To be inspired is a totally different thing, and the source and type of the inspiration may have very little to do with the outcome in you. Something clicks, and the brain sparks, and a change is made. It is somewhat embarrassing and odd for me to admit some of these in myself. One summer, I watched along with about a billion other folks a teenage Olympic gymnast struggle to complete her routine, injured badly. She powered through the pain, over and over again, to win the gold medal for her team. It was one of those modern iconic moments that I am usually immune to. Something about what she did resonated in me, made me rethink something I had feared doing, put off for nearly 20 years, made me think that I too could power through the pain and just do what I could do. No, I did not take up gymnastics, you putz. But I did something good and important, helped myself and my family. She made me better, and will never know it.

Other inspirations have been more direct. I started running this summer partially because of someone I know who is a bit of a gym rat. The competitive little shit in me thought well, ok, I can do that too, I can get stronger if that fool can. When I nearly had to stop because of chronic shin splints, the fool helped me out with some good advice, I got better, and that kindness helped me keep going. I like running now, and my life again is made much better.

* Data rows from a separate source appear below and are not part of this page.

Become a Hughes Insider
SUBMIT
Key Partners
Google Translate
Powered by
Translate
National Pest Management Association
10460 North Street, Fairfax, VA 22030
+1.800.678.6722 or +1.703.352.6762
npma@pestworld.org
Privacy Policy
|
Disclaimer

For better or worse, I was inspired to write this crap blog because of the people who liked me, liked how I wrote, thought it was a worthwhile thing to do. I make a commitment to keep hauling things out of me, putting things out there, and see what happens. I am one of the least spiritual people on the planet; the most profound idea of divinity I believe in is that we never know how we inspire other people, and how they in turn inspire others. We are on some kind of nutty grid, intersecting with people that happen to come across our timeline. Some times there is a crash, sometimes the lines run parallel then diverge again, sometimes the lines are linked together, a connection forged for the life of the line. If you keep open to this idea, willing to see the unique and good that comes your way sometimes in the most random ways, you can be open to what you can achieve. It is always more than you think you can possibly do today.

I am inspired by the need to go to the bathroom to stop babbling now. Go on wit yo bad seffs, everyone.